The nurse assesses a client’s pulse and documents the strength of the pulse as 3+. Which pulse strength does this documentation refer to?
Diminished
Normal
Full
Bounding
Full
The strength of a pulse is a measurement of the force at which blood is ejected against the arterial wall. A 3+ rating indicates a full increased pulse. A zero rating indicates an absent pulse. A rating of a 1+ indicates a diminished pulse that is barely palpable. A 2+ rating is an expected or normal pulse, and a 4+ rating is a bounding pulse.
The nursing student, under the supervision of the registered nurse (RN), plans to perform a pulse assessment. While preparing to assess the client, the RN asks the student to check the apical pulse after assessing the radial pulse. Which rationale supports the RN’s request?
The client may have a dysrhythmia.
The client may have physiologic shock.
The client underwent surgery earlier in the day.
The client may have peripheral artery disease.
The client may have a dysrhythmia.
A client with dysrhythmia may have an intermittent or abnormal radial pulse. For this condition, the RN would advise the nursing student to assess the apical pulse because it will be more accurate. If the client is in shock, then assessing the carotid or femoral pulse would be appropriate. The femoral pulse is preferred to assess a client with peripheral artery disease.
Which related factor would the nurse attach to a nursing diagnosis?
Prostatectomy
Trauma of incision
Acute renal failure
Knee replacement surgery
Trauma of incision
The related factor or etiology of a nursing diagnosis is always within the nursing domain. The nurse must ensure the related factor is a condition responding to nursing interventions. Trauma of incision is an appropriate related factor for a nursing diagnosis. A prostatectomy is a medical condition that cannot be influenced by nursing actions. Similarly, acute renal failure is also a medical condition. Nursing interventions should be directed toward behaviors or conditions that can be managed or treated by the nurse. Knee replacement surgery is a medical condition that cannot be managed by nursing interventions
When assessing a client reporting shortness of breath, which activity best ensures the nurse obtains accurate and complete data to prevent a nursing diagnostic error?
Assess the client’s lungs.
Assess the client for pain.
Obtain details of smoking habits.
Ask about the onset of shortness of breath.
Assess the client’s lungs.
The nurse would assess the client’s lungs to gather objective data that will support subjective data provided by the client. The nurse can obtain objective data for this client by auscultating for lung sounds, assessing the respiratory rate, and measuring the client’s chest excursion. The nurse would review the data for accuracy and completeness before grouping the data into clusters. The nurse may also assess the client for pain, which is subjective data. The client may provide details about smoking habits, which is also subjective data. It is important for the nurse to identify what causes shortness of breath; however, the client’s statement is subjective data. All subjective data must be supported by measurable objective data.

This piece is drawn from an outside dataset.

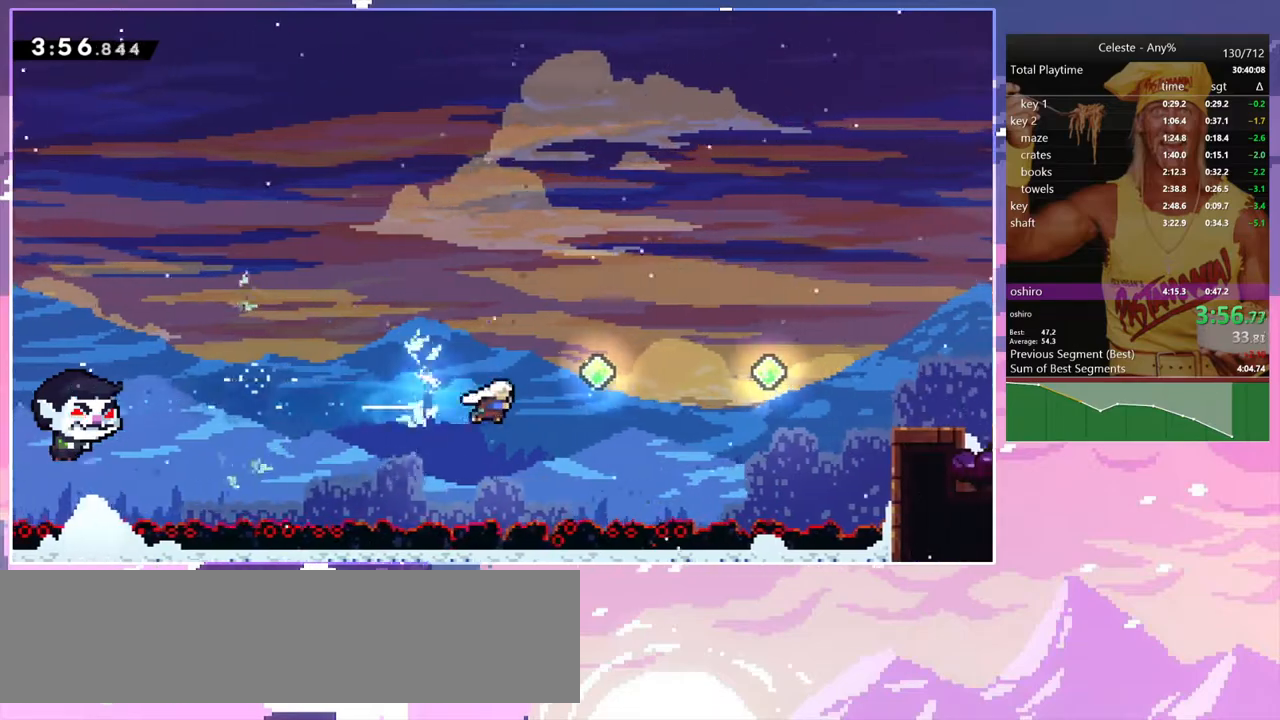
{"keys": ["dash", "right"], "events": [[150, "dash", "down"], [283, "dash", "up"], [467, "dash", "down"]]}
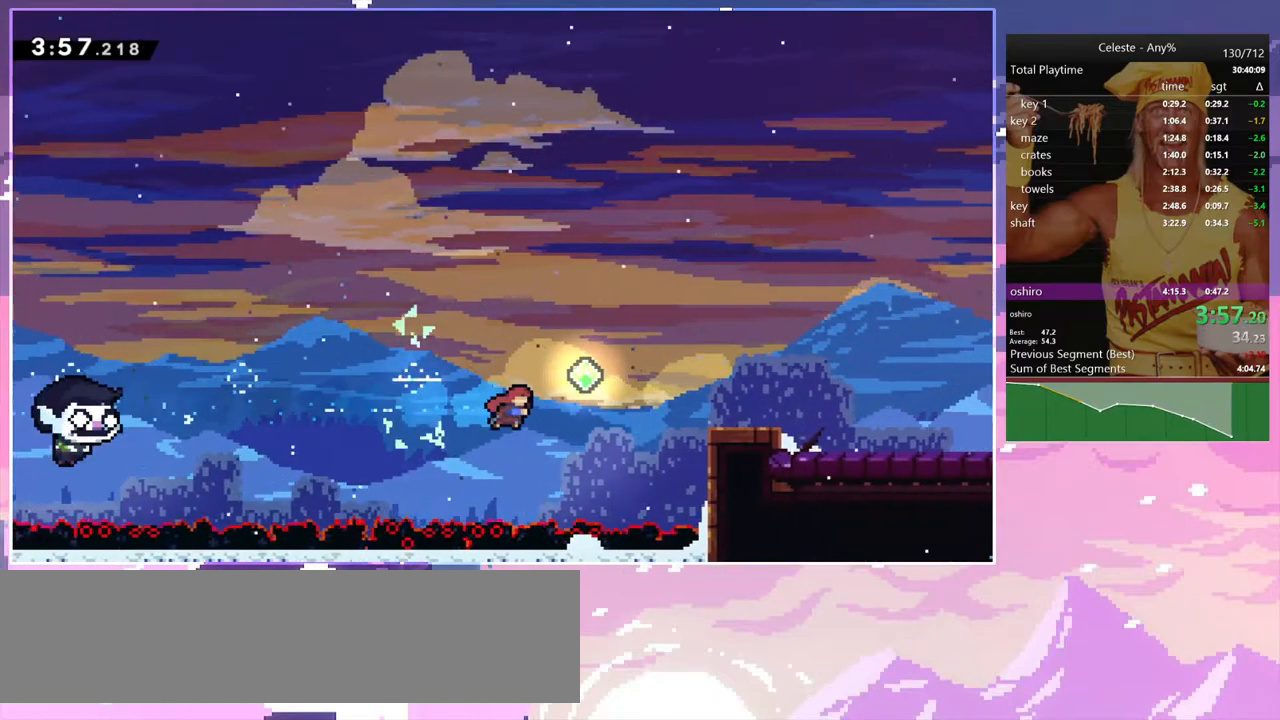
{"keys": ["right", "skip"], "events": [[200, "dash", "up"], [350, "skip", "down"]]}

Which diagnosis made by the nurse is helpful in providing the right nursing interventions for the client?
The nurse understands the client has pain due to a tracheostomy.
The nurse identifies the client is anxious about the cardiac catheterization.
The nurse realizes the client has diarrhea and needs the bedpan frequently.
The nurse identifies the client is not aware of perineal care and has impaired skin integrity.
The nurse identifies the client is not aware of perineal care and has impaired skin integrity.
The nurse observes the client has impaired skin integrity due to lack of knowledge about perineal care. The nurse identifies the need for educating the client about perineal care. This nursing diagnosis is correct because it will help enhance the client’s health outcomes. The nursing diagnosis would identify the problem caused by a treatment such as tracheostomy, not the treatment itself. A tracheostomy is a medical condition and should not be included in the nursing diagnosis. This client is likely to have pain after the trauma of the surgical incision. The nursing diagnosis would contain the client’s response to the medical procedure rather than the medical procedure itself. The client is probably anxious due to lack of knowledge about the need for cardiac catheterization or the outcome of the procedure, rather than the catheterization itself. A correct diagnosis helps the nurse put the client at ease by providing necessary teaching. The nurse would plan nursing interventions after identifying the client’s problem. The nurse would identify that the client has diarrhea due to food intolerance. This helps the nurse select appropriate interventions rather than just one intervention of offering bedpan.
The registered nurse (RN) measures the client’s blood pressure as 130/80 mm Hg. When the unlicensed assistive personnel (UAP) measured the same client’s blood pressure, the measurement was 120/90 mm Hg. Which rationale would explain the measurement difference? Select all that apply. One, some, or all responses may be correct.
Poor fitting of the cuff
Inflating the cuff too slowly
Deflating the cuff too quickly
Inflating the cuff inadequately
Applying the stethoscope too firmly
Poor fitting of the cuff
Deflating the cuff too quickly
Poor fitting of the cuff or deflating the cuff too quickly causes false low systolic and false high diastolic readings. Inflating the cuff too slowly results in false high diastolic readings. Inadequately inflating the cuff yields false low systolic readings. Applying the stethoscope too firmly against antecubital fossa yields false low diastolic readings.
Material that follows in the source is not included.